• Required work: Using the listing below, copy every line that mentions "outb".

Material for this task below:

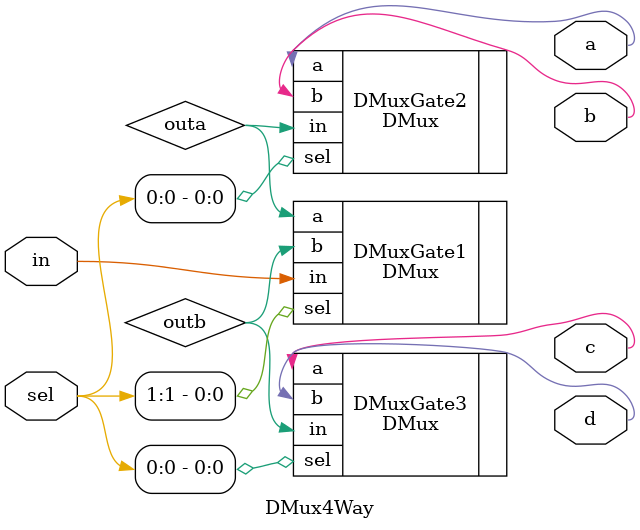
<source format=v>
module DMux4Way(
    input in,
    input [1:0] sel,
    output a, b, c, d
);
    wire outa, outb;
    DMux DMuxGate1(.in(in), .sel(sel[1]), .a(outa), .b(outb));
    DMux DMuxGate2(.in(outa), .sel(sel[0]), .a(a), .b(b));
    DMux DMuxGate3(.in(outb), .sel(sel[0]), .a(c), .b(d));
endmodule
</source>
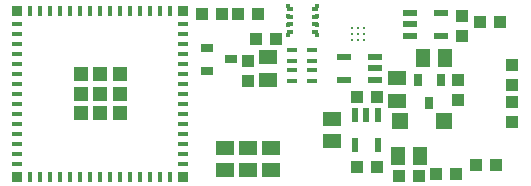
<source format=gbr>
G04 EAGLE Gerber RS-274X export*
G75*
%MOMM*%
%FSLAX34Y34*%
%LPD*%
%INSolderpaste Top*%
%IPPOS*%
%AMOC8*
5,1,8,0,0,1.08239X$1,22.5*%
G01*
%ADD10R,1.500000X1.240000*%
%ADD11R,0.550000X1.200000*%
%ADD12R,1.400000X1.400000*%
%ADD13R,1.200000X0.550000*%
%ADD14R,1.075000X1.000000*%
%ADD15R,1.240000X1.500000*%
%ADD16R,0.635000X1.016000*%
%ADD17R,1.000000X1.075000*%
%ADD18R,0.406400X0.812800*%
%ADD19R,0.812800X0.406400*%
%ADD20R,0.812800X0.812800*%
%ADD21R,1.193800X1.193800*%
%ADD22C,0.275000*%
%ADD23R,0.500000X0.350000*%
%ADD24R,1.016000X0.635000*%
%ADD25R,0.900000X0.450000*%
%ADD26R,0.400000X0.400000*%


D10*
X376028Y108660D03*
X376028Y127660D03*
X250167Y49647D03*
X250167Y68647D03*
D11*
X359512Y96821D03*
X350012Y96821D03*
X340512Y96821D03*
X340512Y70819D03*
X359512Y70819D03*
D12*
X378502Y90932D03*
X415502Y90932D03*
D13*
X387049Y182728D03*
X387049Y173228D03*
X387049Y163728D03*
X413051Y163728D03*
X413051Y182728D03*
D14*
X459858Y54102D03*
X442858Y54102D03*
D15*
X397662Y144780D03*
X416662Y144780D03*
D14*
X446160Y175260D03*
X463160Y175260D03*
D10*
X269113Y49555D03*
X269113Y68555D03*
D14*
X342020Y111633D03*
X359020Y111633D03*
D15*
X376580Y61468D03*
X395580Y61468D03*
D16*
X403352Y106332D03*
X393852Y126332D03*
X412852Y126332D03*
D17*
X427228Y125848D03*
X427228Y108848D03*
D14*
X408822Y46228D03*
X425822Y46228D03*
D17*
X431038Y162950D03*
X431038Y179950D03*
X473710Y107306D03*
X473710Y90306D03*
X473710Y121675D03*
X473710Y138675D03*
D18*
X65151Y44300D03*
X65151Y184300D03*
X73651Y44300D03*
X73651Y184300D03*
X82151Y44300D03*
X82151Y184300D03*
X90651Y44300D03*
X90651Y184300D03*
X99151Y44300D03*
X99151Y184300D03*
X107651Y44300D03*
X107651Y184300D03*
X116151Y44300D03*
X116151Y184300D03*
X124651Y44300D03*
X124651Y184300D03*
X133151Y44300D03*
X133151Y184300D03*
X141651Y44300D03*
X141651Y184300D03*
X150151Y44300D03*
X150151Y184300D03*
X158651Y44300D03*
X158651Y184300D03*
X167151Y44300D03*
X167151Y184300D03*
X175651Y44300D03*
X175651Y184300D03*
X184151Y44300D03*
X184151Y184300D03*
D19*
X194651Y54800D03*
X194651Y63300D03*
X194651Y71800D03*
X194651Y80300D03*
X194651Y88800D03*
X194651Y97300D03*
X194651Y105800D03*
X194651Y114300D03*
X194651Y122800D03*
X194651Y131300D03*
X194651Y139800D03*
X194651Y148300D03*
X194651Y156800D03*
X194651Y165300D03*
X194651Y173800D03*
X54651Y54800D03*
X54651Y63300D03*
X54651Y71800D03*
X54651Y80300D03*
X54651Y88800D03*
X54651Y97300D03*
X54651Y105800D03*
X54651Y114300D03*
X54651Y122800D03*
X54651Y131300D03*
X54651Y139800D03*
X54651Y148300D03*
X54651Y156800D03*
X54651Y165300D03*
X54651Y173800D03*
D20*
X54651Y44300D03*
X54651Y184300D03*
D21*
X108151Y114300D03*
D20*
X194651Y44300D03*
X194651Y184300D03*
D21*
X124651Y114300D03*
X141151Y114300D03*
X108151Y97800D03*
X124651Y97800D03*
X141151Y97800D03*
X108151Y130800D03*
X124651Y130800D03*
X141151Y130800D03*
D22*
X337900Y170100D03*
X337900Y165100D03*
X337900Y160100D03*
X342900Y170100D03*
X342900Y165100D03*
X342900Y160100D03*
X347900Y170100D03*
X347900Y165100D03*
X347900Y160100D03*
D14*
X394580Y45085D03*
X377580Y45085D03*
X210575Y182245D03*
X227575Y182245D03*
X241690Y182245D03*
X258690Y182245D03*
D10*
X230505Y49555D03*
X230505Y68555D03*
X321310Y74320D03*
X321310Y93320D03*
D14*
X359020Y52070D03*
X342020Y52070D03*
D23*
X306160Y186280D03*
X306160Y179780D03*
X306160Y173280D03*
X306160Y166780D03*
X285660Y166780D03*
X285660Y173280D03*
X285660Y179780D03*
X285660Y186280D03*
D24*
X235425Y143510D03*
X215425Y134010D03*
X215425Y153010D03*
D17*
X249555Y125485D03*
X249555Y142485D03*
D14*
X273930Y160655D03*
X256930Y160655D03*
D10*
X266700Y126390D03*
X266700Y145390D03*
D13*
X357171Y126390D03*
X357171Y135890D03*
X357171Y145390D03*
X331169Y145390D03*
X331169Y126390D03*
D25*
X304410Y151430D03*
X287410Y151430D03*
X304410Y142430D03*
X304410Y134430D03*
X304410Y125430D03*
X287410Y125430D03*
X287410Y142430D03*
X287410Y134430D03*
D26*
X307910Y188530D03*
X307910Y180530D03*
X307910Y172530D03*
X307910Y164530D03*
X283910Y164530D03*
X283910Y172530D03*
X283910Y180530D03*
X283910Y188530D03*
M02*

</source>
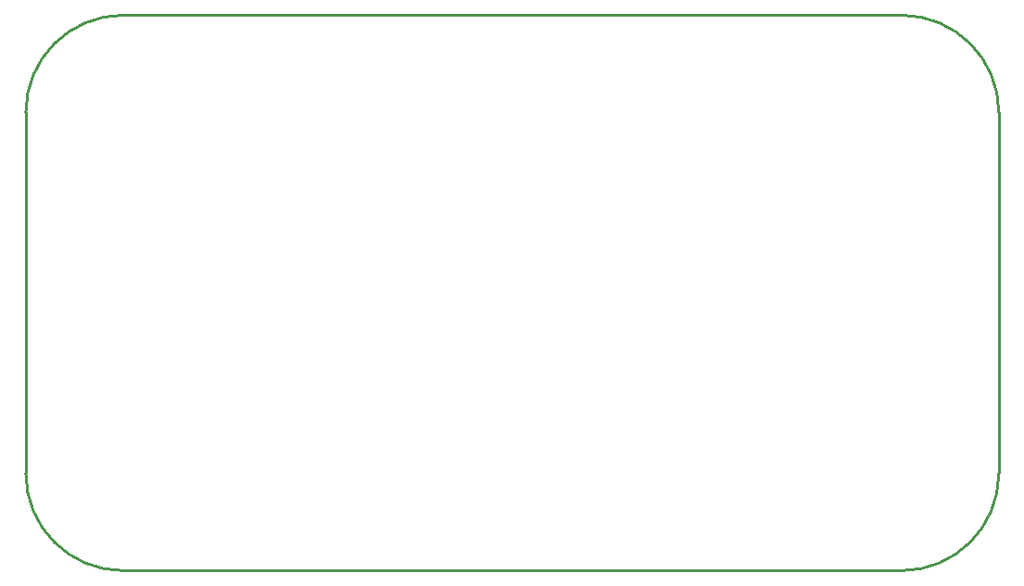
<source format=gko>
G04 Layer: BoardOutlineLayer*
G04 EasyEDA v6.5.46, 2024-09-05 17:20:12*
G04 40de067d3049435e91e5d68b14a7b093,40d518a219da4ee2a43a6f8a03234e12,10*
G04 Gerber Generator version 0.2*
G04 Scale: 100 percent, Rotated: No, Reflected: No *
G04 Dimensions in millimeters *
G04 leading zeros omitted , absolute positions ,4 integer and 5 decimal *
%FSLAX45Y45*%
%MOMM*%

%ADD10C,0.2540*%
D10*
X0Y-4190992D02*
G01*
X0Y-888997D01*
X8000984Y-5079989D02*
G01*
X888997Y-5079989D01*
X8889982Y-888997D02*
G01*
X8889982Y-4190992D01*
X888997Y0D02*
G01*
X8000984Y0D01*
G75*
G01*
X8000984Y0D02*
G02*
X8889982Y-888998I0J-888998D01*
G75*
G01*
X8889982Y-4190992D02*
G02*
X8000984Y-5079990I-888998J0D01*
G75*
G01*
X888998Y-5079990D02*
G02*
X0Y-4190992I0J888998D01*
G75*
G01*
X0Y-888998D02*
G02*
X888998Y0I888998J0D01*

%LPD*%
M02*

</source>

End of Material for this task.

• Your solution:
    wire outa, outb;
    DMux DMuxGate1(.in(in), .sel(sel[1]), .a(outa), .b(outb));
    DMux DMuxGate3(.in(outb), .sel(sel[0]), .a(c), .b(d));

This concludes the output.